EXERCICES:
1. Répondez à ces questions sur le texte sur l'art écologique. Marquez chaque réponse de la même lettre que sa question.
(a) À quels mouvements nord-américains attribue-t-on en général les racines les plus directes de l'art écologique ?
(b) Quelle pratique Prue Lang utilise-t-elle notamment quand elle enseigne et crée ses chorégraphies ?
(c) De quel chorégraphe Prue Lang a-t-elle été la danseuse ?
2. Prolongez le texte sur l'art écologique à partir de sa dernière phrase.

TEXTE FOURNI:
++++

Dès le début des années 60, le monde de l’art critique la société de consommation, la mondialisation … en effet, on y retrouve une filiation avec le mouvement d’art écologique même si les racines plus directes de ce mouvement sont généralement attribuées au Earth Art et au Land Art nord américain. Or, ces mouvements n’avaient pas d’engagement écologique déclaré ni dans les discours des artistes, ni dans les modes de production, ni généralement (c’est plus discutable) dans l’esthétique des œuvres. La démarche du chercheur est justement de définir des critères (esthétique, socio-économiques, éthiques), à partir d’une récolte de matériaux divers (discours, textes, œuvres) afin de discriminer les artistes suivant un effet de mode « normée » de ceux se situant dans la réelle avant-garde artistique « verte » .
– Je ne vois pas le problème avec Prue Lang ? Tous les artistes repensent leurs modes de productions ou de travail avec les outils, les mediums qu’ils utilisent. Quoi de plus évident que la matière au travail d’une danseuse soit son corps ? Alors que les artistes fuient les lieux classiques urbains de diffusion de l’art pour se réfugier dans la nature, cette dernière s’attèle au théâtre et à la diffusion de l’art en espace urbain intérieur. Je ne pense pas que tu aies vu les œuvres de Prue Lang, car elle est loin de ces chorégraphes dressant ou fabriquant des corps par des techniques violentes pour leur idéal artistique. Elle oriente plus sa technique vers un pilotage doux de son corps en utilisant des pratiques somatiques et notamment le yoga dans sa pratique de pédagogue et de chorégraphe. Ensuite, en tant qu’ancienne danseuse de W. Forsythe bien évidemment son corps conserve en lui ce modelage du passé.

++++

DONNÉES:
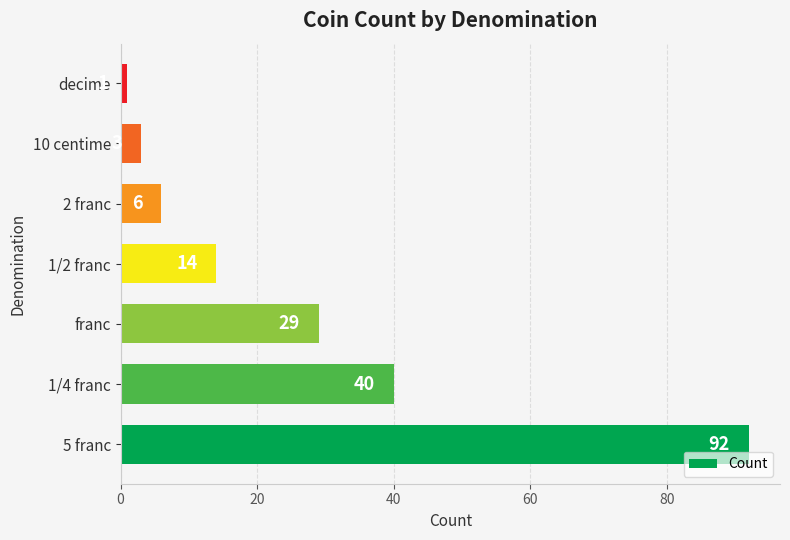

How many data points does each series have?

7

++++

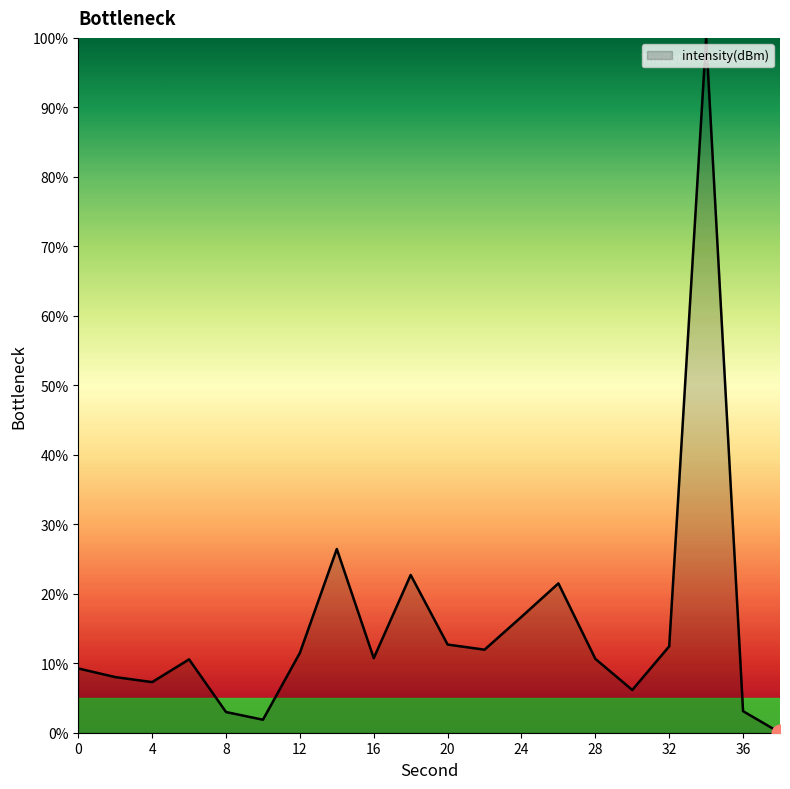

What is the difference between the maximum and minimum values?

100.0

++++

RÉPONSES:
1.
(a) Au Earth Art et au Land Art.
(b) Le yoga.
(c) W. Forsythe.

2.
– En effet, l’artiste médiateur est loin d’être le propre de l’art écologique. Disons que depuis l’entre deux guerres, la majorité des artistes revendiquent de faire de « l’art pour l’art ». L’art engagé est au contraire une particularité dans le monde de l’art contemporain. L’art est-il fin en soi ou moyen d’expression et de représentation ?
Toute l’esthétique depuis Kant tente de répondre à cette question. Est ce que l’art peut « transmettre » quoi que ce soit par l’œuvre d’art, est-ce que l’art « est » ou « fait » médiation ? Il est clair que les contours politiques de l’art engagé dans l’histoire sont d’une part une adhésion forte à une idéologie, et même si nombreux sont les artistes qui puisent leur matière dans l’écologie scientifique, l’écologie est d’ores et déjà une idéologie. D’autre part, le risque est bien entendu la manipulation et le 20ème siècle nous présente de nombreux exemples de l’art manipulé par la politique (dans le monde de la danse le régime nazi en est un parfait exemple). Enfin, c’est encore une conception de l’art, étudiée en philosophie, de savoir si l’art est une activité sociale qui rentre dans un système professionnalisant et marchand ou si le propre de l’art n’est pas avant tout une démarche créatrice pour un épanouissement individuel créant du lien social au sein de la cité.
J’espère que j’ai éclairé certains points maintenant.
Réponse à Jenny :
Pour rebondir rapidement sur les commentaires de Jenny, éveiller les consciences c’est une démarche citoyenne avant tout, qui comparée à d’autres groupes (Associations naturalistes, ONG…) se propose de passer par l’esthétique comme démarche politique. Je crois que la force des œuvres d’art est de proposer une profonde liberté dans la production du sens, dans l’interprétation.
Donc …. Je repose ma question. Quand l’éco-artiste, dans une démarche citoyenne, se propose d’éveiller les consciences, comment garde-t-il sa liberté s’il travaille EN LIENS ÉTROITS avec les gestionnaires de l’espace public ?
Pas de réponse à l’insistante question de Jenny. Si on lit entre les lignes, on pourrait comprendre qu’elle pense très fort que « les gestionnaires de l’espace public » seraient des confiscateurs de liberté en terme d’éveil des conscience à la beauté de la nature, des fournisseurs d’idées et de concepts tout faits qu’ils voudraient imposer au public par leur choix, leurs actions.
Voilà un thème intéressant de réflexion pour un futur Regard, et ça serait surement une bonne idée que les gestionnaires de toute sorte (à mon avis, ils sont très divers, avec des motivations et des moyens d’action très variables) s’expriment sur le sujet !
un joli débat démocratique en perspective…
Jenny a depuis longtemps vérifié que les réponses sont longues à venir…
Mais L’ÉNORME progrès de ces « regards », énorme progrès pour la fluidité, la transparence du débat « démocratique », est que les commentaires sont publiés directement… On n’attend plus 10 jours la validation par le modérateur, tant mieux!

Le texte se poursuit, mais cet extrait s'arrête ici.